A massive data breach to Capital One servers compromised the personal details of an estimated 106 million bank customers and applicants across Canada and the US.
The suspected hacker, Paige Thompson, 33, has been arrested by FBI on Monday. She has shared details about the data breach on a GitHub page earlier in April, according to the criminal complaints.
Thompson broke into a Capital One server and illegally acquired access to customers' names, addresses, credit limit, contact numbers, balances, credit score, and other related data.
According to the documents, the 33-year-old, Seattle resident gained access to 80,000 bank account numbers, 1 million Canadian Social Insurance numbers, and 140,000 Social Security numbers.
Thompson who had previously worked with Amazon Web Services as a software engineer was able to access the data by exploiting a misconfigured web application firewall in company's infrastructure, as per a court filing.
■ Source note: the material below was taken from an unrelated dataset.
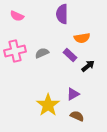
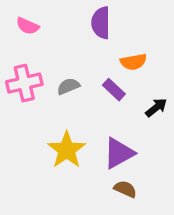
black arrow: (88, 66) -> (156, 108), moved
purple triangle: (73, 94) -> (119, 153), size x1.5
yellow star: (48, 105) -> (67, 150), moved

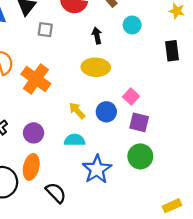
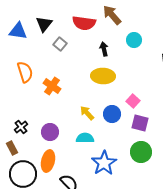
gray square: (45, 30) -> (60, 44), turned 32
orange cross: (36, 79) -> (52, 86), size x0.7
Despite the magnitude of the breach, "no credit card account numbers or log-in credentials were compromised and over 99% of Social Security numbers were not compromised," the company told.
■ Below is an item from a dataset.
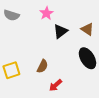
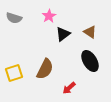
brown semicircle: (42, 66) -> (45, 69), size x1.5
red arrow: (55, 85) -> (69, 88), moved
Expressing concern over the matter, Chairman Richard Fairbank, said, "While I am grateful that he perpetrator has been aught, I am deeply sorry for what has happened.
"I sincerely apologize for the understandable worry this incident must be causing those affected and I am committed to making it right," he assured.
Meanwhile, the company is notifying the victims and aiding them with identity protection and free credit monitoring.